INDIVIDUALITY DENIED

These, then, are some of the results of the Swedish social welfare state, a state that was created in the mistaken belief that human suffering and social ills can be eliminated merely by governmental efforts toward economic equalization or through a network of social reforms. Now social evils exist, of course, in every society in various forms, from the Soviet Union to the United States. But to claim that the welfare state can eliminate these evils is a fantastic claim. I would in fact say that they have, by taking away individual responsibility and by always placing emphasis on the collective, eliminated some of the essential fabric of Swedish society. After all, in a society the individual must be responsible for his or her acts.

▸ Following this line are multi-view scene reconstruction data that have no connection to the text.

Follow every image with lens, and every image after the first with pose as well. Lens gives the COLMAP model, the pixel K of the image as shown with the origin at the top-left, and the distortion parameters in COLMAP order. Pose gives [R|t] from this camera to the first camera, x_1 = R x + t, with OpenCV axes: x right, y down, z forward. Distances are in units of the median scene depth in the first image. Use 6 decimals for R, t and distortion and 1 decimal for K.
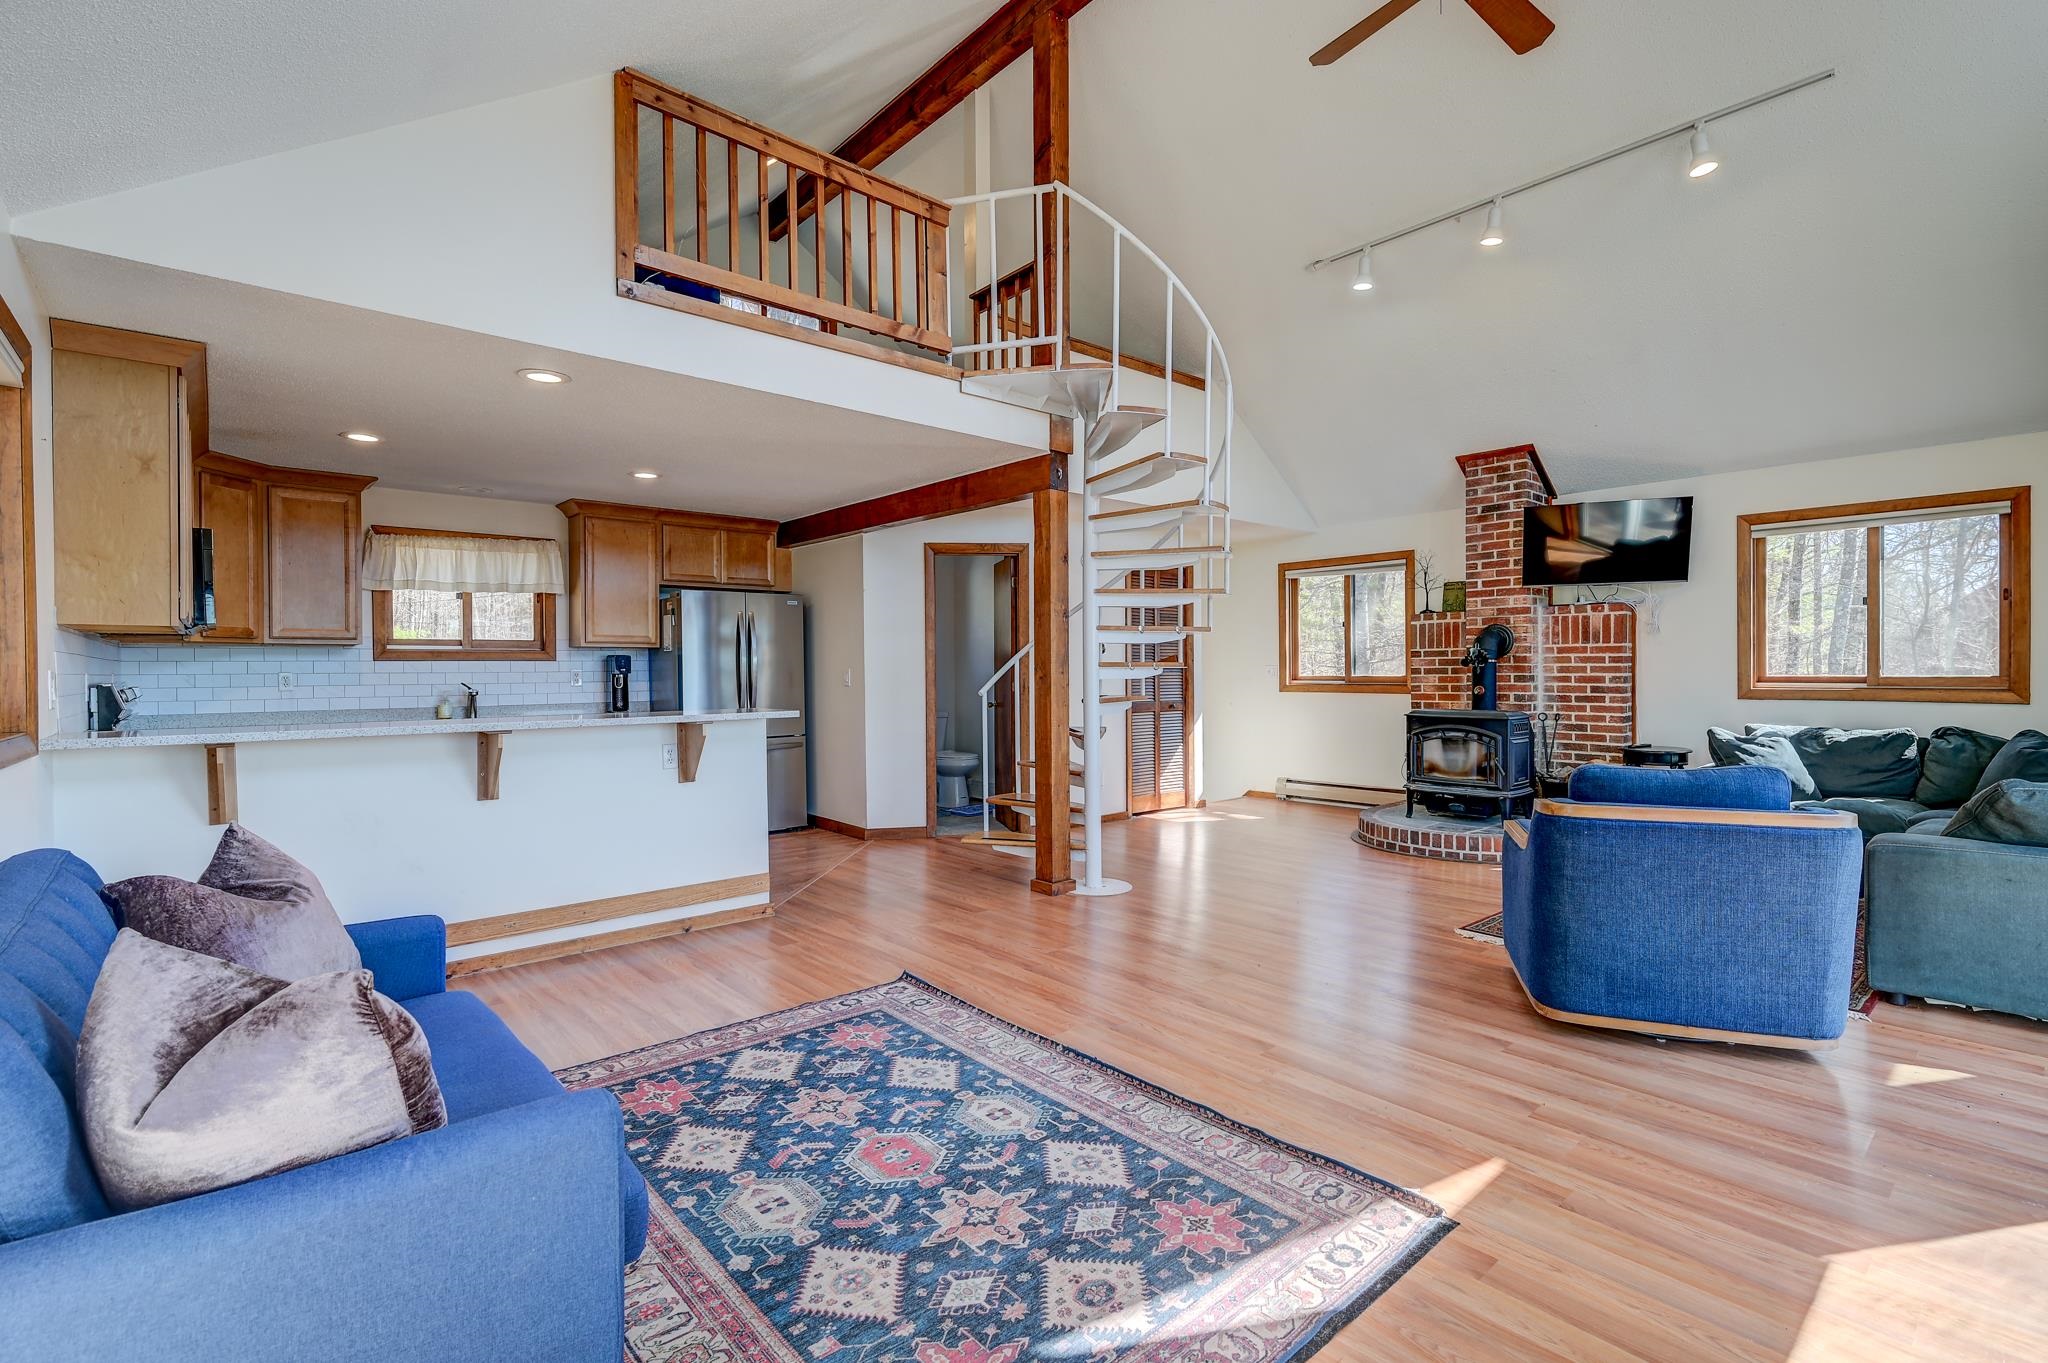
lens RADIAL K [[927.6, 0, 1023.2], [0, 927.6, 675.4], [0, 0, 1]] dist [-0.000611, 0.000038]
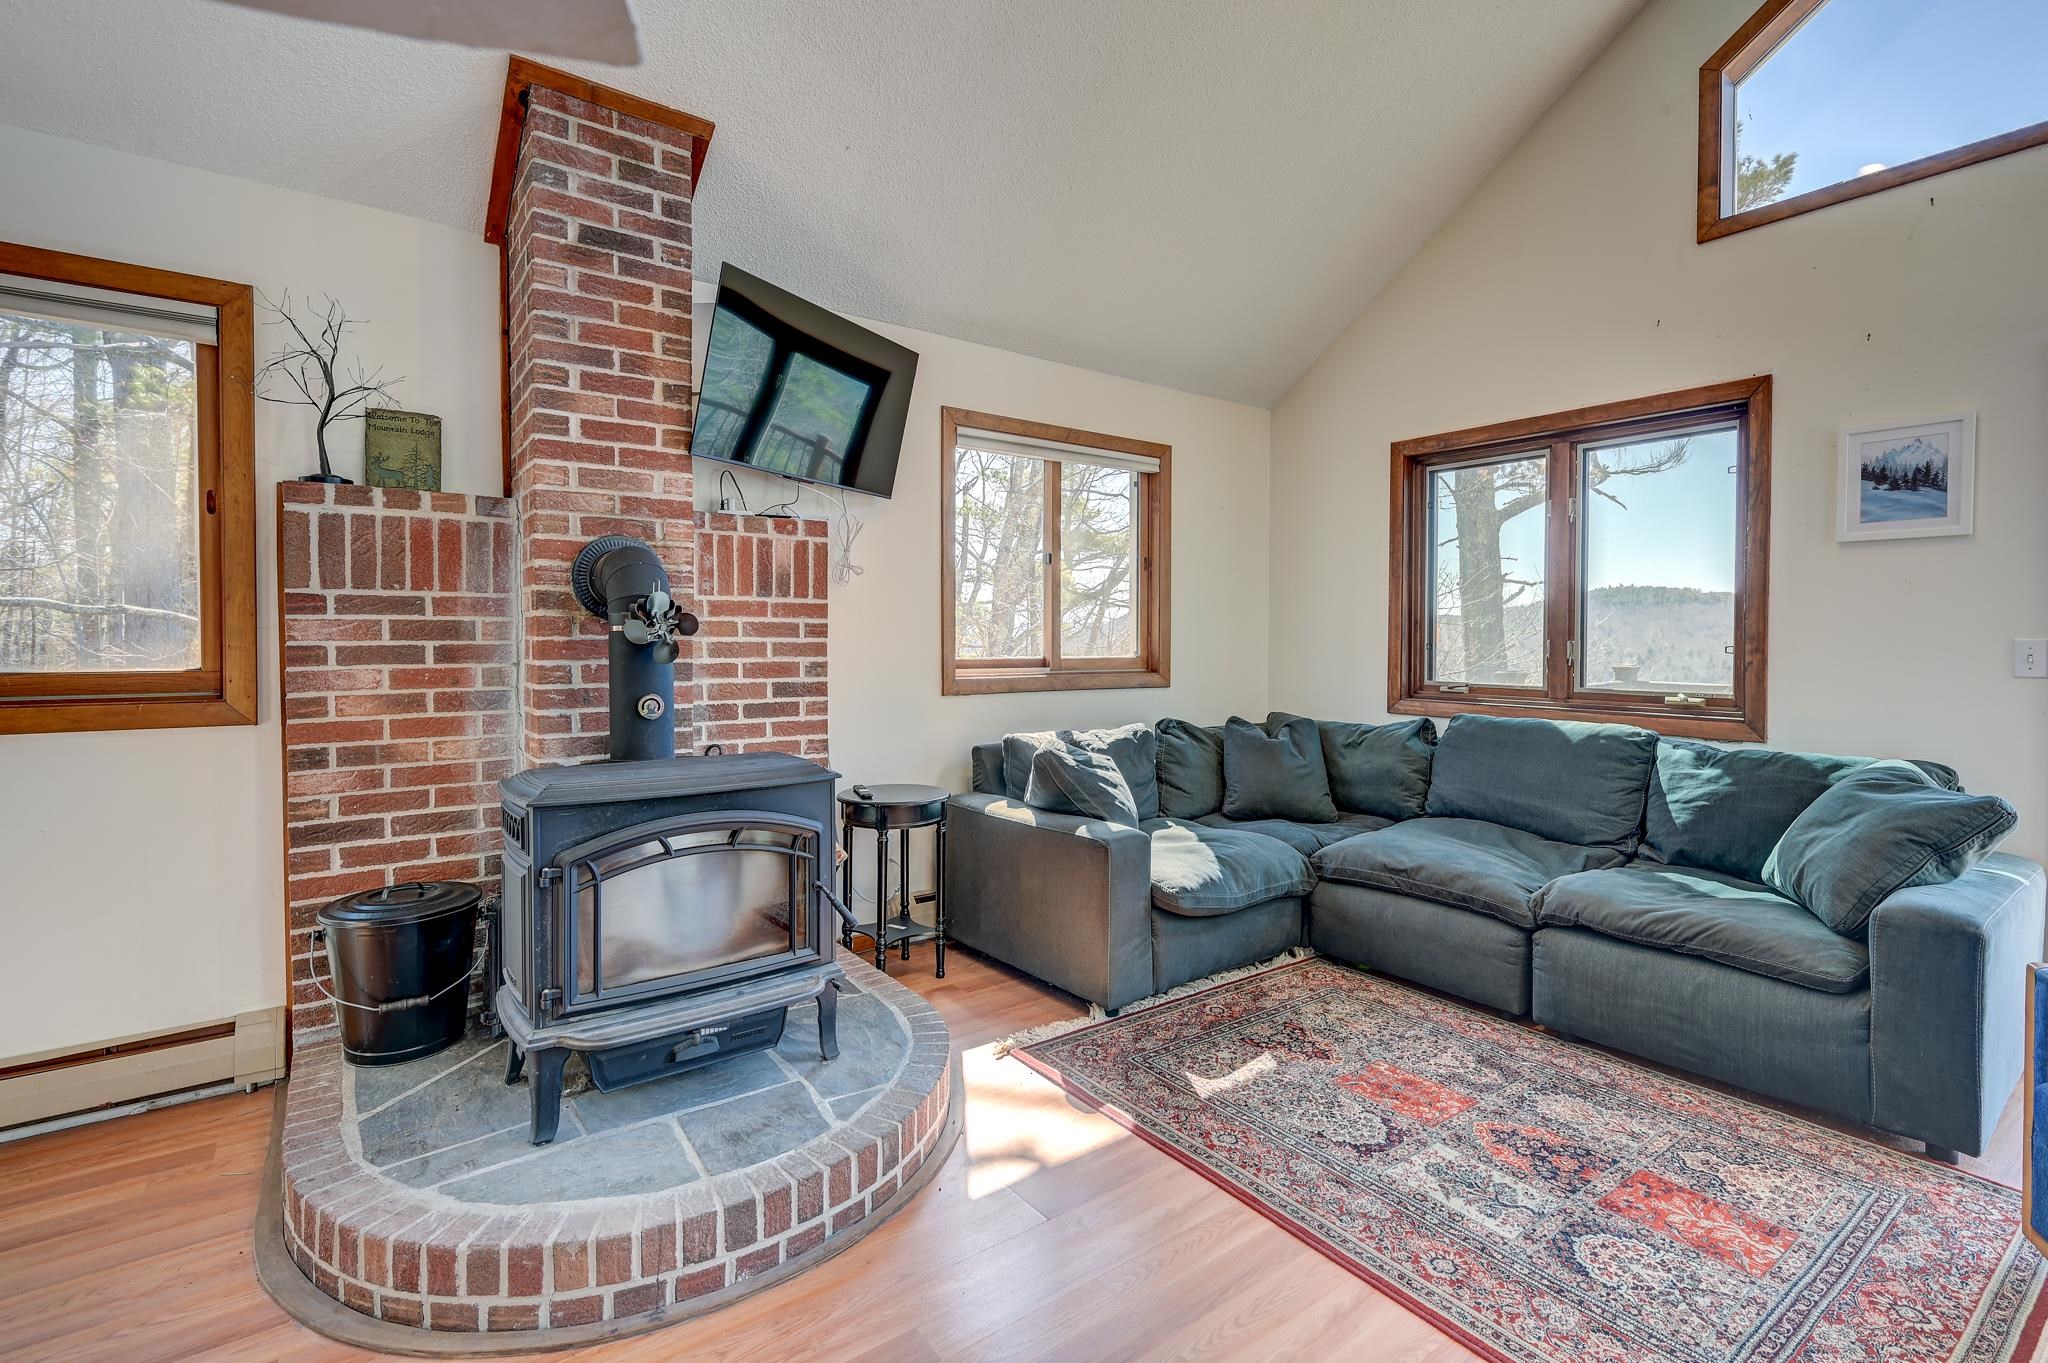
lens RADIAL K [[936.5, 0, 1048.5], [0, 936.5, 657.0], [0, 0, 1]] dist [-0.000807, 0.000359]
pose [[0.065619, -0.010869, 0.997786, 0.132752], [0.006438, 0.999924, 0.010469, -0.007075], [-0.997824, 0.005737, 0.065684, 0.868319]]
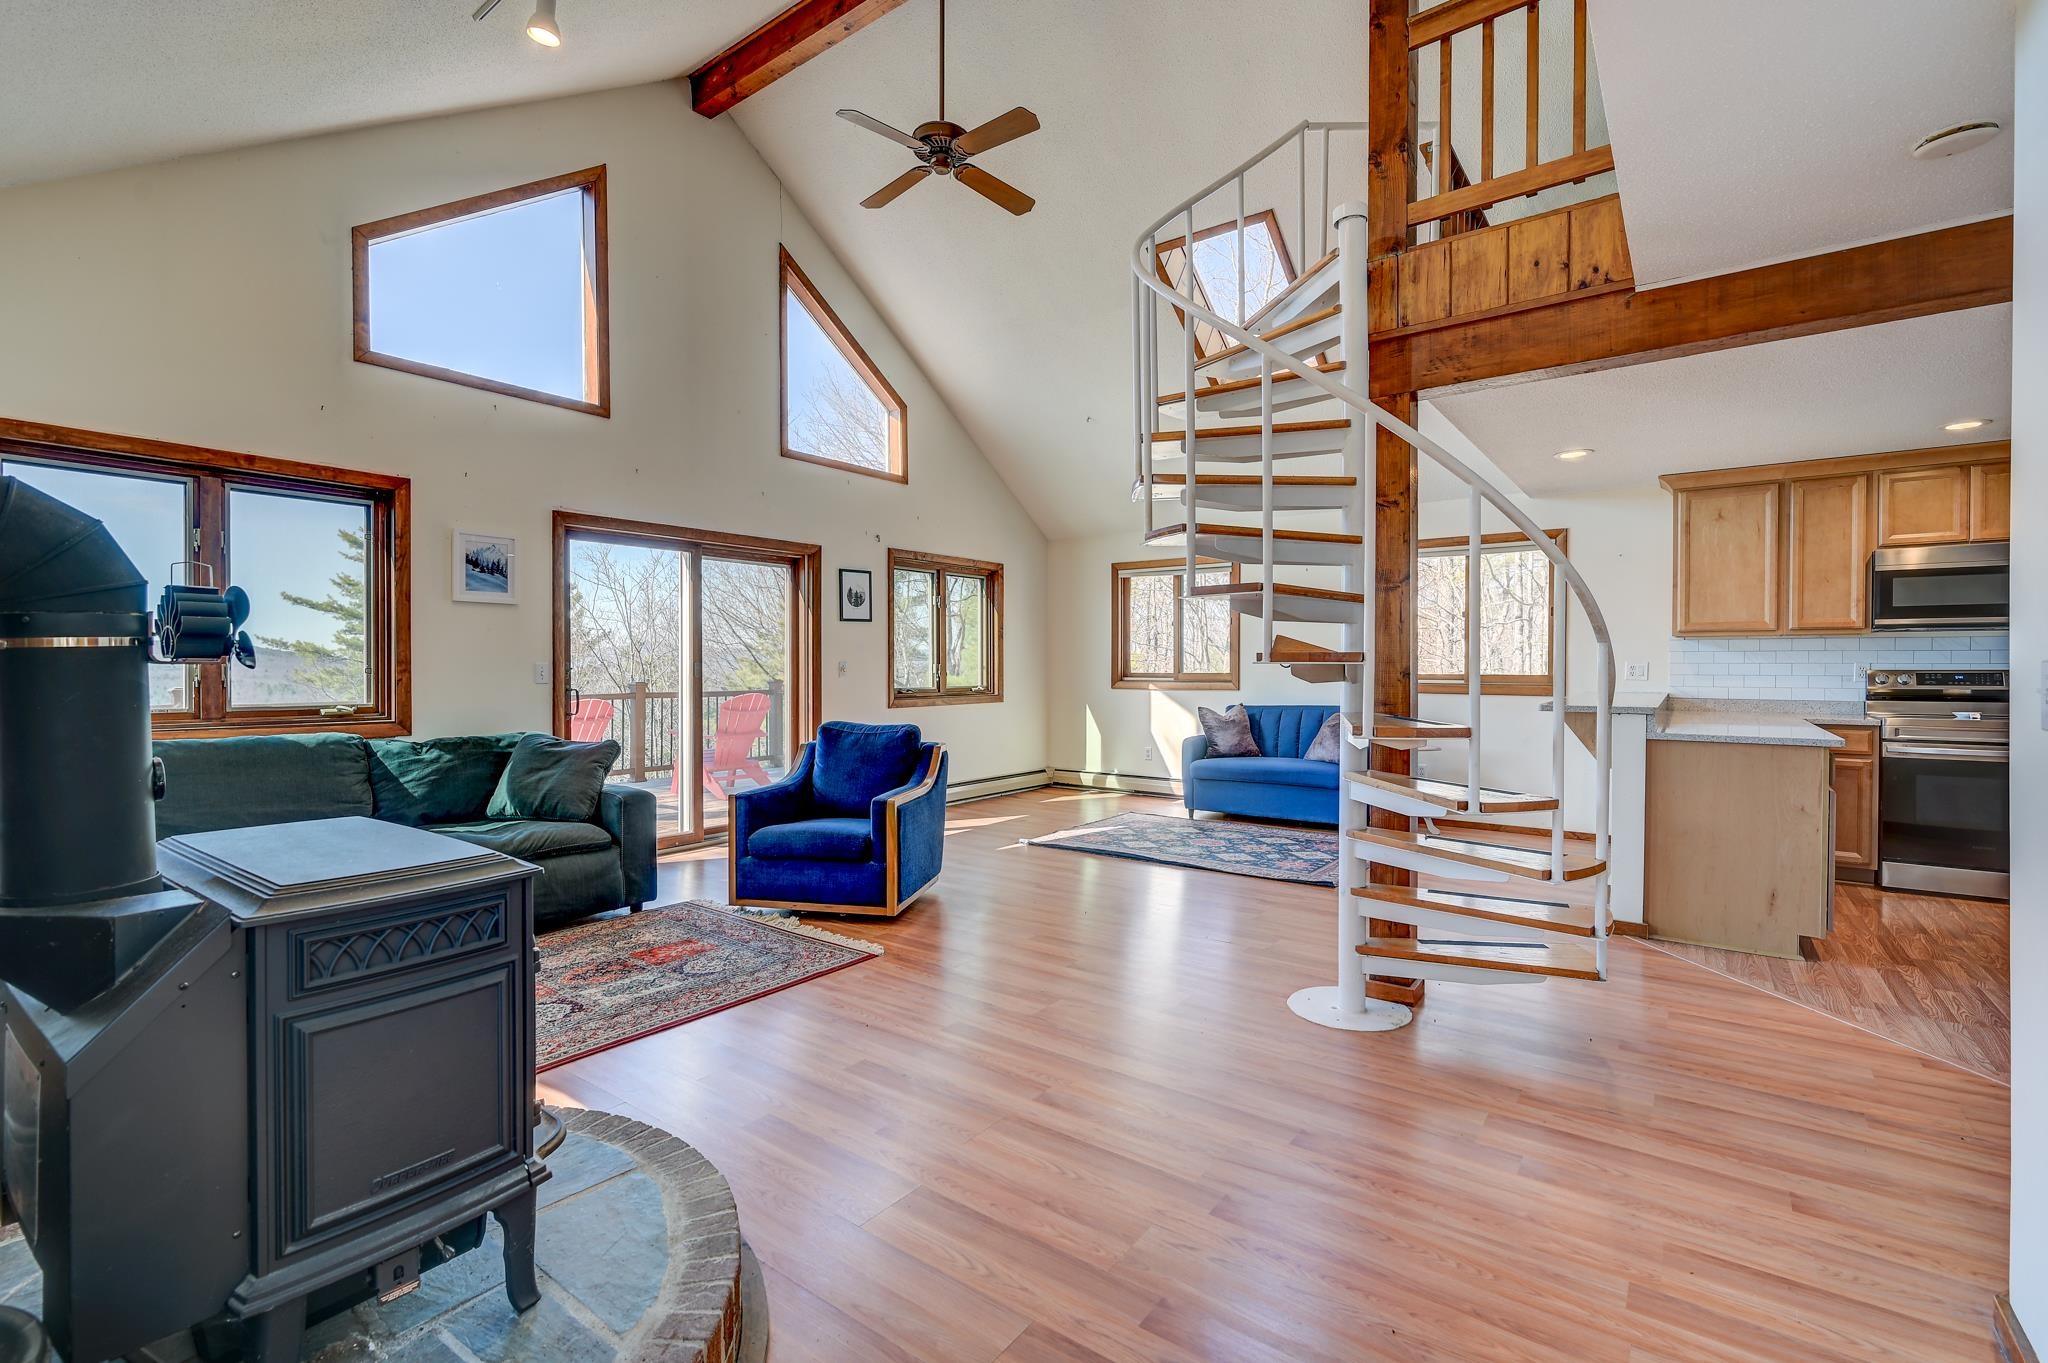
lens RADIAL K [[907.2, 0, 1038.3], [0, 907.2, 673.9], [0, 0, 1]] dist [0.001549, 0.000663]
pose [[-0.974416, 0.009413, -0.224555, 0.361374], [0.005057, 0.999788, 0.019968, -0.012208], [0.224695, 0.018321, -0.974257, 1.334940]]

Let me quote again from an article in the Freeman by Clarence Carson, where he analyzes the Swedish society:

The tendency of democratic socialism is to make the individual deny himself in all those ways in which he is unique, different, peculiar. It may be the worst tyranny of all, for it denies the individual conscience, denies it by not allowing it room for operation in the ordinary way, in the warp and woof of life. To be forced to yield to the collective will in the ordinary decisions of life, is to deny the individual a significant portion of humanity. The shift from living under the social influence of tradition to living under the compulsion of collectivism may occur so gradually that the individual is hardly aware of it. It is a crucial part of the theory and practice of gradualism that this should be so. This has been especially the case in a country like Sweden, where the outer works of tradition have been preserved while the inner works have been eroded away. The church still stands, but it stands for very little. The home has not been outlawed, but many of its functions are now served by the state. The moral and spiritual dimensions of life have been severed from their roots in social democratic Sweden. This has not been done by outlawing them; Sweden has substantive religious freedom, and many spend about as much time as they will contemplating the domain of the spirit. It is rather an order of priorities that has been established. Priorities that are material in character which leave little room for the development of moral and spiritual beings.

Finally, let me quote from a book that I regard as one of the most incisive analyses of the Swedish welfare state, Roland Huntford's The New Totalitarians. He says:

Pioneers in the new totalitarianism, the Swedes are a warning of what probably lies in store for the rest of us unless we take care to resist control and centralization, and unless we remember that politics are not to be delegated but are the concern of the individual. The new totalitarians dealing in persuasion and manipulation must be more efficient than the old who depend upon force. It is straining optimism to the limit to suppose that other men will necessarily choose freedom simply because, unlike the Swedes, they are still taught to admire it.

It will be rightly noted that I am very critical of the nation that gave me birth. But I also have a loyalty to the country of which I have become a citizen, the United States. I believe that it is too late to save Sweden, but it is not too late for the United States. There is a peculiar resilience in the American character that defies the edicts and the fiats of bureaucrats and governments. It was from my religion that I learned to respect and value the individual. It was in the United States that I realized that there are institutions and ways for us to recapture that tradition that is ours, a tradition that we might be able to invigorate in order to defend our precious heritage of freedom, that same freedom that many millions have sought for 200 years, yearning and longing to be free. This is why I think we must be very concerned about what has happened in the land of my birth.

Eric Brodin holds the Lundy Chair of the Philosophy of Business at Campbell University in North Carolina. This article is adapted from an address to the Annual Institute on Free Enterprise and Public Policy at Grove City College.